Description: | Jimena Pardo spent her early childhood in Chile, living in the shadow of the repressive Pinochet dictatorship which seized power in September 1973, ushering in an era of detention, torture and disappearance. Her parents were among the thousands detained in the early months. Jimena was left in the care of her grandmother – to whom this arpillera is dedicated – and sometimes went with her to visit her parents in Tres and Cuatro Alamos detention centres. “I hold a deep admiration for [my grandmother’s] resilience … she did everything she could to support my parents and keep me safe”.
In 1976, Jimena and her mother Cristina made their way to England; her father joining them later. Like so many Chileans in these years, exile was their only option. Settling in the host country, bereft of extended family supports - particularly her grandparents - was difficult, yet they found a way to stay in touch through cassette tapes: “…My parents would record me, and they would send these cassettes to my grandparents”.
Participating in an online arpillera workshop on exile and memory ‘Arpillerando el Exilio’ facilitated by Chilean arpillerista Maria Alicia Salinas Farfan seeded this arpillera. “I always wanted to document how we used tapes as a form of communication…. how we expressed our existence, and our love and tried to keep a family connection even though we were so far apart”. Working through the arpillera medium "… adding the mountains … recreating a photo of my grandmother alongside my message to her" enabled Jimena to “express my longing to return to Chile”.
Through this arpillera, Jimena, who still has an unposted tape was “finally able to share the cassette that was never sent…I can hear my younger self and my mother's voice …it is moving to … travel back in time”. The words unravel from the tape across the Atlantic ocean, over the Andes mountains, to her grandparents in Chile.

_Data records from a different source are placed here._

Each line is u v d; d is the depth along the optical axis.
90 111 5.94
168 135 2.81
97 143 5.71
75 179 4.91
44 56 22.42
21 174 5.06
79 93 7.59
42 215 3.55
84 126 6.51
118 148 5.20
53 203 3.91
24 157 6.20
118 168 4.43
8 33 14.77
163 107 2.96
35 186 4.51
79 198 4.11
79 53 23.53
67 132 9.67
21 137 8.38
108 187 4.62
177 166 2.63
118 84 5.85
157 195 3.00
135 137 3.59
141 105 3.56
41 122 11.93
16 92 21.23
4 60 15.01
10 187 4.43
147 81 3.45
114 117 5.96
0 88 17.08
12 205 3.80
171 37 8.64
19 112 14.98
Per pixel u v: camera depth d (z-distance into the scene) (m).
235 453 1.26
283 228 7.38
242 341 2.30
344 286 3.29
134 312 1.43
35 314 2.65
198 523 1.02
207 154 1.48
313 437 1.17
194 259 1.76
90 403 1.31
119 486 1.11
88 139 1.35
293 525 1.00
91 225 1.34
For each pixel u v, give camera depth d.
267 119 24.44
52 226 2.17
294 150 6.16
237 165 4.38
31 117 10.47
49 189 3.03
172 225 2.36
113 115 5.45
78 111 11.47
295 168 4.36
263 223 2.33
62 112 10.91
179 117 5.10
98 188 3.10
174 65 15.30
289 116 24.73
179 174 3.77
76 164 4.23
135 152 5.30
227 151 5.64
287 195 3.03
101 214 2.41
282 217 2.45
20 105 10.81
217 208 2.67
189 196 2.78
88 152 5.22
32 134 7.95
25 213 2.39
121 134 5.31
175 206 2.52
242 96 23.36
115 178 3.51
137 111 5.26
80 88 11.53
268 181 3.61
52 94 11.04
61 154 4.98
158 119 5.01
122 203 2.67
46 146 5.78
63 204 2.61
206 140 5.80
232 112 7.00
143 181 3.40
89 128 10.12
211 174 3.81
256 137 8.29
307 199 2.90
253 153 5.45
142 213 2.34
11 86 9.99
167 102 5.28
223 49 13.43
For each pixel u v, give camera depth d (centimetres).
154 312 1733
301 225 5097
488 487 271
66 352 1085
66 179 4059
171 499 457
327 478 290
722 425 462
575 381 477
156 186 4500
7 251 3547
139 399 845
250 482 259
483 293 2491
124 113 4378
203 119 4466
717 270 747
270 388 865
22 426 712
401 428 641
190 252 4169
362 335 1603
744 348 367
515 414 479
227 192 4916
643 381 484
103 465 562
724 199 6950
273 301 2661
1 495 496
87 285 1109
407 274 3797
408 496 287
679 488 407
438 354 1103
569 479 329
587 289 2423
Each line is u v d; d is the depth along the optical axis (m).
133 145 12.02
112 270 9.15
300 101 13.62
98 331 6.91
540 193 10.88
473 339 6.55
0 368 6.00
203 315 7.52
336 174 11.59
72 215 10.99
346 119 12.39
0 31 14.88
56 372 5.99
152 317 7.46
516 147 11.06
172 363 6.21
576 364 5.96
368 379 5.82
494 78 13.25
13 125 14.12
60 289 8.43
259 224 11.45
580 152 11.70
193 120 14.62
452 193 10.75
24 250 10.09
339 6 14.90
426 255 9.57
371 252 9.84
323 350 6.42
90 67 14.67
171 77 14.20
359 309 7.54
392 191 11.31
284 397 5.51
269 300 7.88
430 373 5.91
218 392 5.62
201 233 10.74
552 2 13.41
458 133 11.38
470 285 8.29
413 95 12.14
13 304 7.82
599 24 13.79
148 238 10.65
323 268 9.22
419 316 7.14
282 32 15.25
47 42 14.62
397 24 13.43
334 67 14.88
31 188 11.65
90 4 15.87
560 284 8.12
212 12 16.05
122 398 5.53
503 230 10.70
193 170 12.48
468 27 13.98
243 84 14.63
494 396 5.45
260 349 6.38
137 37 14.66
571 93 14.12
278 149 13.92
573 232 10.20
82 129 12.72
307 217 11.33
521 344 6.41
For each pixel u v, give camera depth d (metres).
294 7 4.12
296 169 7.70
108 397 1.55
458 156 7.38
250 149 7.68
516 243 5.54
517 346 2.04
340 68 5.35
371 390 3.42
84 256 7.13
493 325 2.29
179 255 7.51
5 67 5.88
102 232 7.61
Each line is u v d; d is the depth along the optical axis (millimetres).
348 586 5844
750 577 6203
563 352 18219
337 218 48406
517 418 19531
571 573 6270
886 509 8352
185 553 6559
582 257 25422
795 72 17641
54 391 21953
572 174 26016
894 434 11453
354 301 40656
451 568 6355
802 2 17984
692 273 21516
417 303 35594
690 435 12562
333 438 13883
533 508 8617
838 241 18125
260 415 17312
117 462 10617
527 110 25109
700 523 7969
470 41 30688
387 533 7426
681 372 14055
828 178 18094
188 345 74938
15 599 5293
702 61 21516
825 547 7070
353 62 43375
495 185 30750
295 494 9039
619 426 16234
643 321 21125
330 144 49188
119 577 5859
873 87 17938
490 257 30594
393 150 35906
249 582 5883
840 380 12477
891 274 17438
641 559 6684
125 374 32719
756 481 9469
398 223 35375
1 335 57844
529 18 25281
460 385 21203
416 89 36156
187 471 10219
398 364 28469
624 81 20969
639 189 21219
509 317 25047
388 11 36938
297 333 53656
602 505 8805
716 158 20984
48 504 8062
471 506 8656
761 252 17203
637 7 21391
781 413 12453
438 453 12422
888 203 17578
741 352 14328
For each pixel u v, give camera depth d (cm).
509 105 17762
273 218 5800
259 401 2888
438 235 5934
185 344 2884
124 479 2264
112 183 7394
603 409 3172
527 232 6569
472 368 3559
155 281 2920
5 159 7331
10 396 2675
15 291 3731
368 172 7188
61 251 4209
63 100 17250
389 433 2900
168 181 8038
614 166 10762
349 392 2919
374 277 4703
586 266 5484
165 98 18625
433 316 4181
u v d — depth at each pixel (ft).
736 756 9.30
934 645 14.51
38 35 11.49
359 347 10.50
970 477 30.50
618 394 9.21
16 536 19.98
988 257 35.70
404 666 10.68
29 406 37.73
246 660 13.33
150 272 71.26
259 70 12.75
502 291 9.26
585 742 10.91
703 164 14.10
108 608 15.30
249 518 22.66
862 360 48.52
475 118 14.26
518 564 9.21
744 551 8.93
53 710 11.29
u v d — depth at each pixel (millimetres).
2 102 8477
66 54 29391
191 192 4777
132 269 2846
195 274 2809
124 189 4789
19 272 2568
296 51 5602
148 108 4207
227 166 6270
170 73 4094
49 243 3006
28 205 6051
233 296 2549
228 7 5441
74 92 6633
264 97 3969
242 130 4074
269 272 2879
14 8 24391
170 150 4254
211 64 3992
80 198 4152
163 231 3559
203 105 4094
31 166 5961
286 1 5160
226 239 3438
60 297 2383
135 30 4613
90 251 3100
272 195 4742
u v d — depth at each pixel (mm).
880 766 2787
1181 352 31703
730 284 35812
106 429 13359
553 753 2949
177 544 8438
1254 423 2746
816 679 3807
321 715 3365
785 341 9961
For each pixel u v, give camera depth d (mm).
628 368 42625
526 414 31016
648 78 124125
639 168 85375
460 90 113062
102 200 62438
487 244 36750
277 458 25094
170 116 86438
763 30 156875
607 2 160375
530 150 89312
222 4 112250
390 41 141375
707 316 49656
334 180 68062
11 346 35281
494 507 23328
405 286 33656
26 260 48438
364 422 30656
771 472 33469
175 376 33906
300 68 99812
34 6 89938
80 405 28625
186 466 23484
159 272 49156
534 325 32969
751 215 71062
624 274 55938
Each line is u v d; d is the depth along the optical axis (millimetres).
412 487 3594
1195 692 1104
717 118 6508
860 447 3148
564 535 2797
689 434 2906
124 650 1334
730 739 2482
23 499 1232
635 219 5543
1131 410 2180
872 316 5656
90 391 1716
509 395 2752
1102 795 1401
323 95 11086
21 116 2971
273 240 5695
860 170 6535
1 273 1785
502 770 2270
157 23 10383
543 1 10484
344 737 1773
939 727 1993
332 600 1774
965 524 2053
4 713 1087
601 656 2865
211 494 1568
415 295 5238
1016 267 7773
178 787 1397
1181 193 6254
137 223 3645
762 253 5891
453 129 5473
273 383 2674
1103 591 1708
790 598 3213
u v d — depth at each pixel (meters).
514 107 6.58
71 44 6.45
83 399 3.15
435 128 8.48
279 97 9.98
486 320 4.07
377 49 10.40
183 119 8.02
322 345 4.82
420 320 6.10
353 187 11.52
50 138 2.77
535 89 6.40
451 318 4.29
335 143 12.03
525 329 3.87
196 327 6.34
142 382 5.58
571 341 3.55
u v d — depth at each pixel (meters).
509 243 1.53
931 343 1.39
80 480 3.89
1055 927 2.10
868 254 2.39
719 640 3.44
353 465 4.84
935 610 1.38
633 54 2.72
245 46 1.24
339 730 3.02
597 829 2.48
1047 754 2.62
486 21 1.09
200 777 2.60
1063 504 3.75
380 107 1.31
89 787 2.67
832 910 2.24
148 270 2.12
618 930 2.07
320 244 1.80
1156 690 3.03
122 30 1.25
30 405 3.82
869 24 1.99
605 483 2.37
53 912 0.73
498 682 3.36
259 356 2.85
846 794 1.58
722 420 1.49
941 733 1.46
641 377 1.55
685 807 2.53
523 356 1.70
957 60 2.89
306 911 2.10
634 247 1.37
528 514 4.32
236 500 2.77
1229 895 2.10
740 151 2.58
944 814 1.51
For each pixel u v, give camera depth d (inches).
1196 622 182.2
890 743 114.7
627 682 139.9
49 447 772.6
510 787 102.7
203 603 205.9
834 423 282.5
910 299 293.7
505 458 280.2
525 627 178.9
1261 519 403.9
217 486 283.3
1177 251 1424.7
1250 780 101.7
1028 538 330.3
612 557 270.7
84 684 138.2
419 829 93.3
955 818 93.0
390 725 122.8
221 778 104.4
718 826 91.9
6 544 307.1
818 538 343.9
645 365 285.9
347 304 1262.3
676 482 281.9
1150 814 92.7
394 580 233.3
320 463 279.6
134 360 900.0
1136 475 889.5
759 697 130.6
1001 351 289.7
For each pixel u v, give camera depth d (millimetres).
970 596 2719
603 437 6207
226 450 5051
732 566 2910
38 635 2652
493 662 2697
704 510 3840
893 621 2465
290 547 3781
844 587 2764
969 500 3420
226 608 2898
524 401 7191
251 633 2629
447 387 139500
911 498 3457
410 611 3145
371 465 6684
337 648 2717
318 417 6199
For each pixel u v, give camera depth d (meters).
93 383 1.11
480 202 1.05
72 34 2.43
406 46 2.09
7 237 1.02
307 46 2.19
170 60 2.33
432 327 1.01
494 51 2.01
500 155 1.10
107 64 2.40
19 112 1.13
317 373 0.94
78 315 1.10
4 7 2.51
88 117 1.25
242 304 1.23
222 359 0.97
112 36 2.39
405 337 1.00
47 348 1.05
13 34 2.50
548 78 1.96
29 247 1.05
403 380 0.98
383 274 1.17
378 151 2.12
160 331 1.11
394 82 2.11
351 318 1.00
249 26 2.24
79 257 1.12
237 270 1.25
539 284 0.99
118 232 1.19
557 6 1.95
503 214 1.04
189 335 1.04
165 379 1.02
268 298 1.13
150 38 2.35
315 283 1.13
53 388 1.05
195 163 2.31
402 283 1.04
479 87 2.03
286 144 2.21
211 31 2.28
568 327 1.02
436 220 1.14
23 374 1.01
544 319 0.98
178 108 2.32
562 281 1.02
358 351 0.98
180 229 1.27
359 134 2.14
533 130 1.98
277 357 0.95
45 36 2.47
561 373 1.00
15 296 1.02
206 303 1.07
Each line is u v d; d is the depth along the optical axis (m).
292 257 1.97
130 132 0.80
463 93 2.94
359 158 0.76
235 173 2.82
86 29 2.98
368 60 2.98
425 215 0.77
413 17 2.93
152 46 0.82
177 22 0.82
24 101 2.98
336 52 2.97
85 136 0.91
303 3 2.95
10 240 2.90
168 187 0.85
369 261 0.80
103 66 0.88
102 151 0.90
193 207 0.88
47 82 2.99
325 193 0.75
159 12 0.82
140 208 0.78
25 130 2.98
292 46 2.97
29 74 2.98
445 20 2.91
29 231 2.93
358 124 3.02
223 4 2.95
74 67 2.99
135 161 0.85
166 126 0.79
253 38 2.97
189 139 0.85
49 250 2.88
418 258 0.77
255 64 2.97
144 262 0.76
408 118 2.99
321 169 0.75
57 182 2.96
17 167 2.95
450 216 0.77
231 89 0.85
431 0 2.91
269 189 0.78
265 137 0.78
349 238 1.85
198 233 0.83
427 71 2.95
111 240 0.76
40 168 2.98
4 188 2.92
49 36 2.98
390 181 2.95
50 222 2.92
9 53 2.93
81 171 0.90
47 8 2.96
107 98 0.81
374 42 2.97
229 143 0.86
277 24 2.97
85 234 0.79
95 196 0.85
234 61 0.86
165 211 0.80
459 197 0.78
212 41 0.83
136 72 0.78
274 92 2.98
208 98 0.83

These deeply poignant, deeply personal words inscribed on the arpillera, “Dear Grandma, I love you, I miss you, your Jimenita always”, are part of the wider exile narrative. They epitomise “… a collective story of exile … stories from other refugees [who] also sent tapes back home”. Her name and identity stitched on the back of the arpillera “Hija del exilio, daughter of exile” is testimony to the experience of the estimated 200,000 people who were forced to leave Chile during the dictatorship era.